Frankly, I’m amazed Burda didn’t do this design sooner (considering it was, ooh, 6 years ago), but they’ve finally offered a pattern very reminiscent of Kate Middleton’s wedding gown, should you wish to recreate it. And, err, haven’t already bought the similarly-inspired Butterick, Simplicity, or Vogue patterns years ago.
I love that Burda have even considered the “jilted ex-lover of the groom” attire! I think the peplum trend has well and truly died now, so I actually prefer the dress version of this strapless bustier instead (scroll down), but it’s a great look when paired with the simple pencil skirt (also in this issue), and would be a great way to learn about boning.
Let’s be honest here – I 100% chose this image for the fluffy bunny. The fluffy jacket, not so much.

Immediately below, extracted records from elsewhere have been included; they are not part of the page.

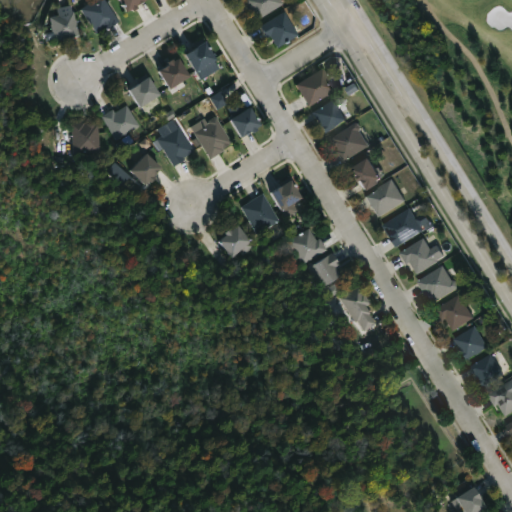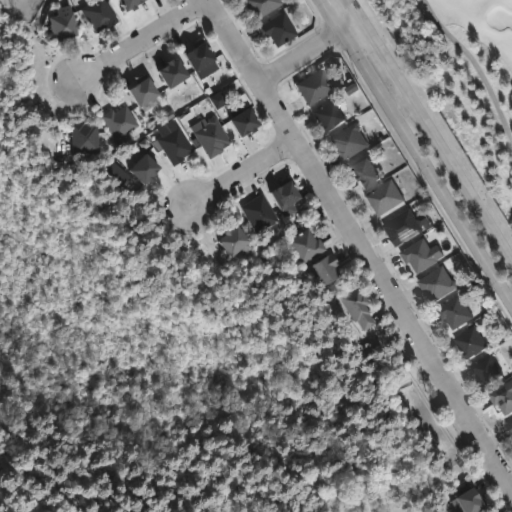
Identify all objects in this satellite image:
building: (123, 4)
building: (126, 4)
building: (259, 6)
building: (260, 7)
building: (96, 14)
building: (97, 16)
building: (60, 23)
building: (61, 25)
building: (277, 28)
building: (278, 31)
road: (140, 41)
road: (311, 52)
building: (197, 59)
building: (199, 61)
road: (474, 62)
park: (467, 67)
building: (168, 72)
building: (170, 73)
building: (313, 87)
building: (314, 88)
building: (138, 91)
building: (140, 92)
building: (327, 115)
building: (328, 117)
building: (118, 120)
building: (119, 122)
building: (238, 122)
building: (242, 123)
road: (429, 132)
building: (208, 136)
building: (209, 137)
building: (84, 139)
building: (83, 140)
building: (348, 142)
building: (349, 144)
building: (172, 145)
building: (174, 146)
road: (419, 151)
building: (139, 169)
building: (141, 170)
building: (362, 173)
road: (244, 175)
building: (364, 175)
building: (281, 194)
building: (283, 196)
building: (383, 198)
building: (384, 200)
building: (259, 214)
building: (260, 215)
building: (401, 228)
building: (402, 229)
building: (233, 242)
building: (235, 244)
road: (358, 244)
building: (306, 245)
building: (307, 247)
building: (417, 256)
building: (418, 258)
building: (323, 269)
building: (325, 275)
building: (435, 285)
building: (436, 286)
building: (356, 307)
building: (357, 309)
building: (454, 314)
building: (453, 315)
building: (469, 342)
building: (469, 344)
building: (485, 369)
building: (486, 372)
building: (502, 396)
building: (502, 399)
building: (509, 426)
building: (509, 428)
building: (465, 500)
building: (465, 502)
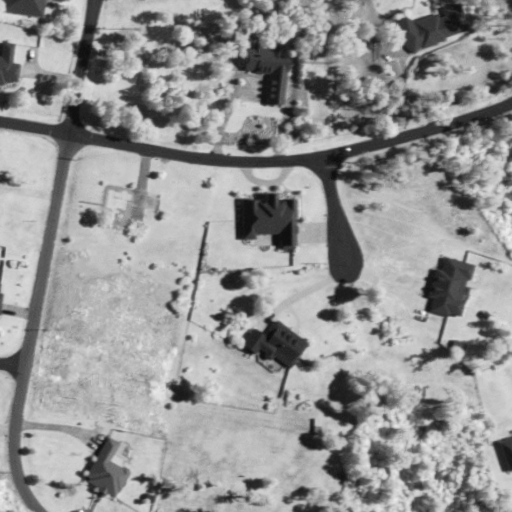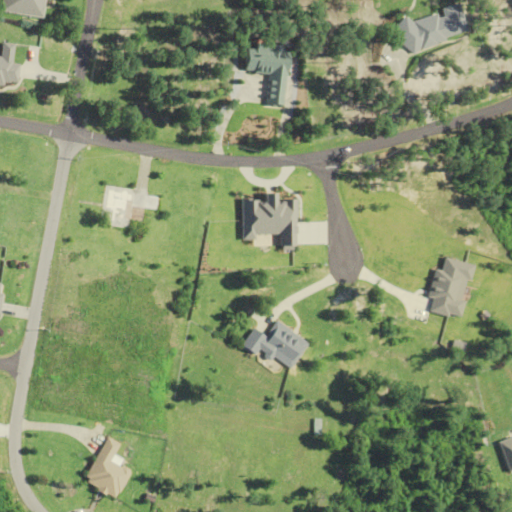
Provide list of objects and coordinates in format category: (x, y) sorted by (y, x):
building: (25, 7)
building: (432, 28)
building: (7, 63)
building: (270, 69)
road: (258, 161)
building: (2, 186)
building: (125, 206)
road: (336, 213)
building: (266, 221)
road: (45, 258)
building: (449, 287)
building: (1, 294)
building: (278, 346)
road: (12, 366)
building: (507, 454)
building: (105, 470)
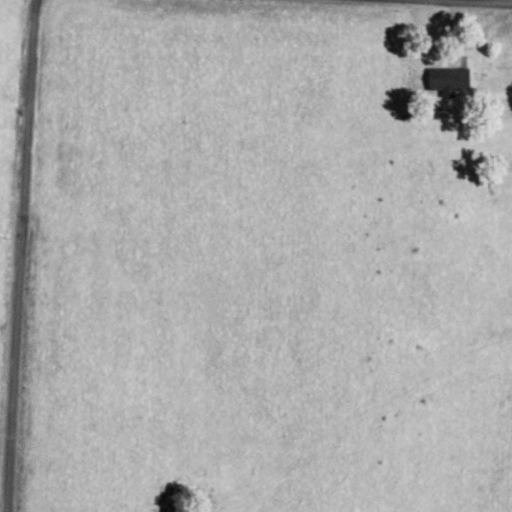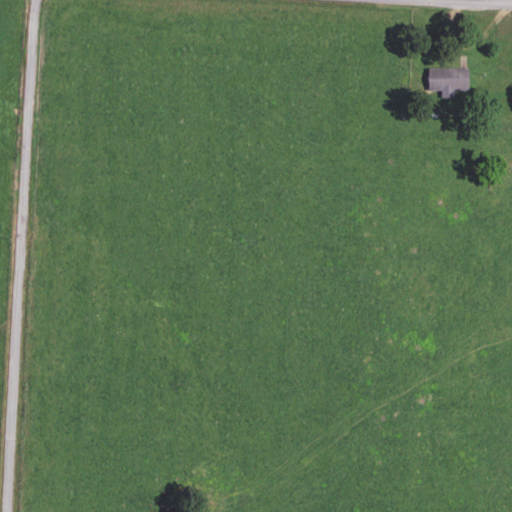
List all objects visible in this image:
road: (444, 1)
road: (460, 2)
building: (445, 83)
road: (24, 255)
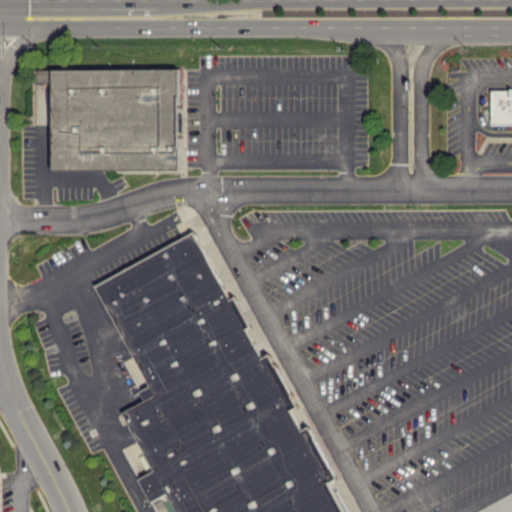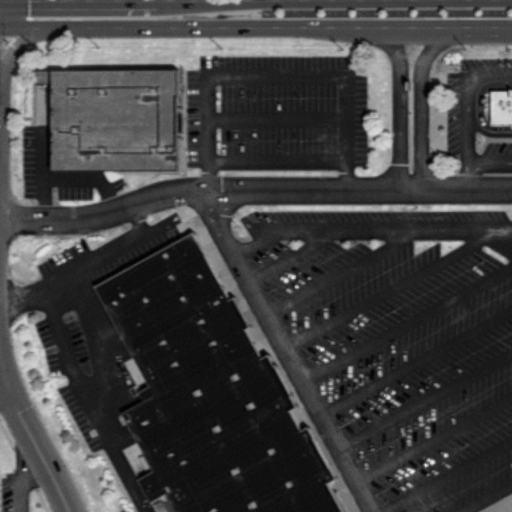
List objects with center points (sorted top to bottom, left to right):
road: (78, 0)
road: (21, 25)
road: (252, 25)
road: (487, 25)
road: (17, 45)
road: (277, 75)
road: (399, 97)
road: (423, 98)
road: (482, 105)
building: (501, 105)
building: (503, 106)
road: (467, 110)
parking lot: (277, 112)
parking lot: (480, 113)
building: (114, 117)
building: (117, 117)
road: (277, 117)
road: (47, 150)
road: (278, 161)
road: (490, 161)
road: (92, 178)
road: (253, 189)
road: (139, 220)
road: (507, 226)
road: (365, 229)
road: (294, 255)
road: (105, 257)
road: (343, 271)
road: (394, 289)
road: (407, 323)
parking lot: (403, 340)
parking lot: (82, 345)
road: (286, 351)
road: (97, 353)
road: (416, 361)
road: (3, 387)
building: (210, 392)
building: (215, 394)
road: (425, 399)
road: (89, 404)
road: (33, 439)
road: (434, 439)
road: (23, 465)
road: (445, 475)
parking lot: (16, 495)
road: (486, 497)
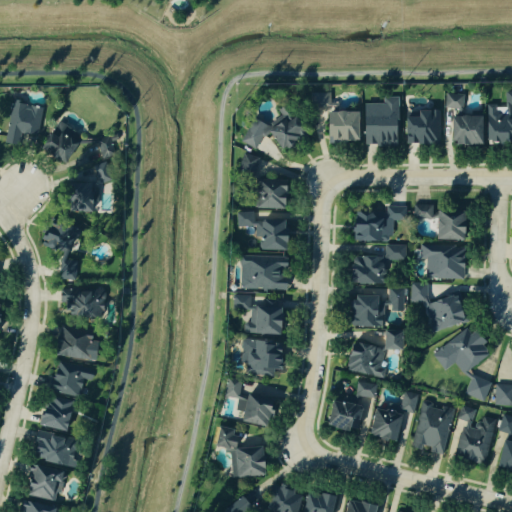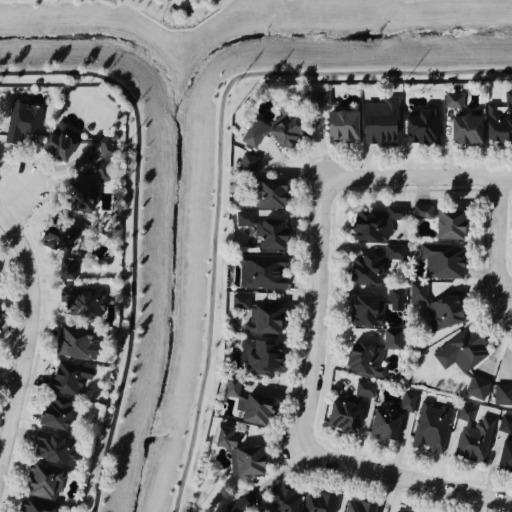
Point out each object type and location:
road: (82, 72)
building: (452, 102)
building: (20, 122)
building: (498, 122)
building: (378, 124)
building: (420, 127)
building: (463, 131)
building: (270, 133)
building: (58, 142)
building: (246, 166)
road: (419, 177)
building: (268, 194)
building: (77, 198)
road: (11, 199)
building: (439, 222)
building: (372, 225)
building: (262, 232)
building: (52, 238)
road: (498, 244)
building: (441, 262)
building: (373, 266)
building: (63, 269)
building: (261, 273)
building: (416, 294)
building: (80, 303)
building: (373, 309)
building: (443, 313)
road: (320, 315)
building: (256, 317)
road: (36, 339)
building: (389, 341)
building: (74, 346)
building: (459, 352)
building: (258, 356)
building: (362, 361)
building: (67, 378)
building: (475, 389)
building: (362, 391)
building: (502, 394)
building: (407, 403)
building: (248, 405)
building: (53, 414)
building: (340, 416)
building: (465, 417)
building: (382, 425)
building: (504, 426)
building: (430, 430)
building: (222, 439)
building: (473, 443)
building: (51, 452)
building: (504, 457)
building: (244, 463)
road: (407, 477)
building: (41, 484)
building: (283, 500)
building: (314, 503)
building: (352, 507)
building: (30, 508)
building: (394, 511)
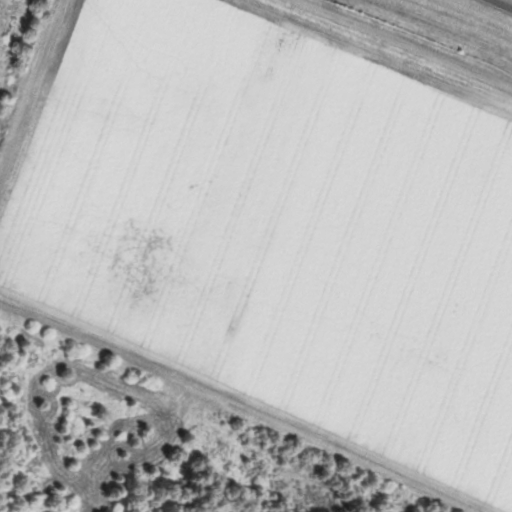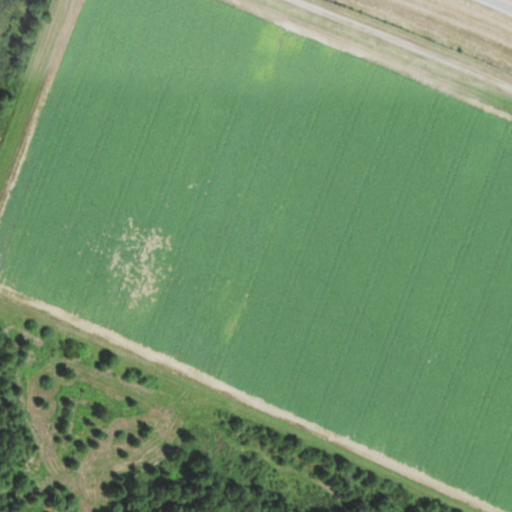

And here’s the dress version of the peplum bustier above, which I think works rather a lot better. In reality, you’d probably need a little shrug or jacket to wear over top for a church ceremony, but that just opens up the opportunity to go matchy-matchy or even to make it edgy with a cropped moto jacket or something. Not the fluffy bunny jacket though. 😒
Oh Burda’s crazy, useless crafts section – how I’ve not missed you one bit! I really don’t understand these wilted, melting elephants at all. At first I thought that maybe they had a plan and a deadline and when it all started to go wrong the maker just had to keep going with it no matter what, but there are THREE of them! And they’re all equally lopsided and deflated and just ugly in that sort of way that makes you feel sad to look at them.
WHAT. No, Burda. I refuse to believe that scrunchies are anything but 1980s fancy dress fodder. Go to your room and think about what you’ve done here.
This off-the-shoulder prairie dress is so tragic in so many ways. The epitome of a “sad sack” dress, but with added infantile styling, ugh.
Finally, we’re into the Plus section, which not only contains lots of wearable separates but also *gasp* a real life Plus model! Seriously, kudos to Burda for finally listening to all the complaints over the last 10 or so years and actually getting models in the size range the patterns are designed for. I think this dress is really nice – it’s a jersey pencil skirt joined to a woven top, much in the style of a Lolita Patterns dress I made years ago and wore for years.
Looking at the tech drawing and the pattern pieces, this faux-wrap dress is a really nice design, and that surplice neckline can be really flattering on larger busts, too. It’s a shame it doesn’t appear to fit the model very well in this photo, and to me that elastic waist is screaming to be covered up with a belt, too.
Ooh, this bomber jacket is wonderfully detailed with zipper pockets, shoulder yokes, and a zipper guard opening, too! I have a soft spot for this design of trousers, too (having made my own from a KnipMode design years ago), but I swear we’ve seen them in the Plus sized range before…
Finally, I feel like I shouldn’t like this oversized batwing top at all, but I really do! Maybe it’s the uneven, darted hem, or the way it could be nicely paired with leggings or skinny jeans, but I could see this as a great alternative to a teeshirt. Just be careful that your fabric is lightweight enough to not have the bottom sides look like giant hip pads!
The kids patterns this month are all for babies, and they’re really versatile indeed – the teeshirt, trousers, and dress shown here, but also bloomers (diaper/nappy cover), a knitted jacket, and little overalls, too. Just the sort of thing that’s easy enough to whip up out of scraps when you need a baby shower gift!
So what did you all make of this issue? Will you be sewing up a scrunchie or two for yourself? Or your worst enemy? Bwahahah!